Ciena Corp. of Linthicum said yesterday that it has won a contract to supply its telecommunications equipment to a Japanese Internet company, Crosswave Communications Inc.

The deal marks the latest step in Ciena's effort to broaden and internationalize its customer base. The company had been reliant on two U.S. telephone companies -- Sprint Corp. and WorldCom Inc., now MCI WorldCom -- for nearly all of its business, and that narrow focus helped send Ciena into a financial dive last year.

In its bid to rebound, Ciena has landed contracts with other communications companies, including several deals with Japanese and European carriers.

Ciena said it has begun receiving orders under the Crosswave contract and that the contract has brought in about $20 million in sales.

"Even though this isn't a very large contract, it's positive in that it represents a further diversification of their customer base," said Mark Cavallone, an analyst with Standard & Poor's Corp.

Ciena makes network equipment that expands one fiber-optic channel into several, increasing the amount of communications traffic a fiber strand can handle.
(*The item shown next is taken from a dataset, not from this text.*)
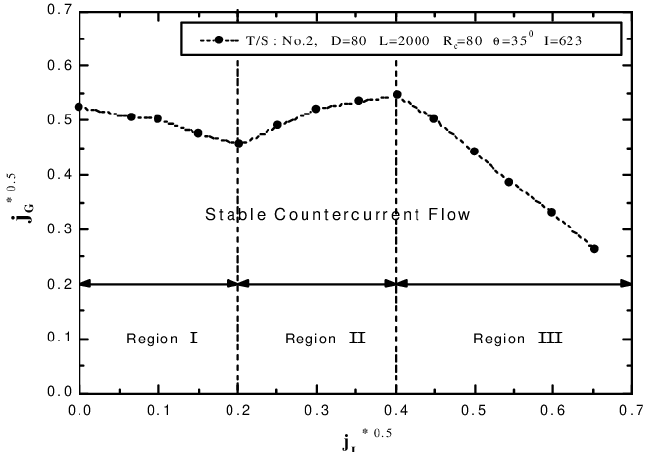
Figure 8. Typical CCFL curve (Kang et al. [11]).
The equipment that Ciena is selling to Crosswave can expand one channel to 40.

On Wednesday, Ciena announced a deal to sell a British firm equipment that could expand one channel to 96. The equipment being sold to Crosswave is expandable to 96 channels, as well.

Andy Schopick of Nutmeg Securities Ltd. in Westport, Conn., said, "It certainly is encouraging that Ciena is having some success in expanding its customer base around the world and especially in Japan, where it's had a number of successes."

The Crosswave agreement builds on deals Ciena reached last year with Japanese communications companies Japan Telecom Co. and DDI Corp. Ciena opened a sales office in Beijing in September in anticipation of continued growth in its East Asia business.

Crosswave, based in Tokyo, was formed by Internet Initiative Japan, an Internet service provider, in partnership with Toyota Motor Corp. and Sony Corp. Cross-wave's fiber-optic network will begin service in Tokyo and some other urban areas in April and is anticipated to reach the whole of Japan by March 2000.

Daniel P. McCurdy, Ciena's vice president for corporate development, said the Crosswave deal is "another indication of continued success within Japan, which is a particularly difficult thing for American companies to achieve."

Ciena's stock inched up 12.5 cents yesterday to close at $22.5625.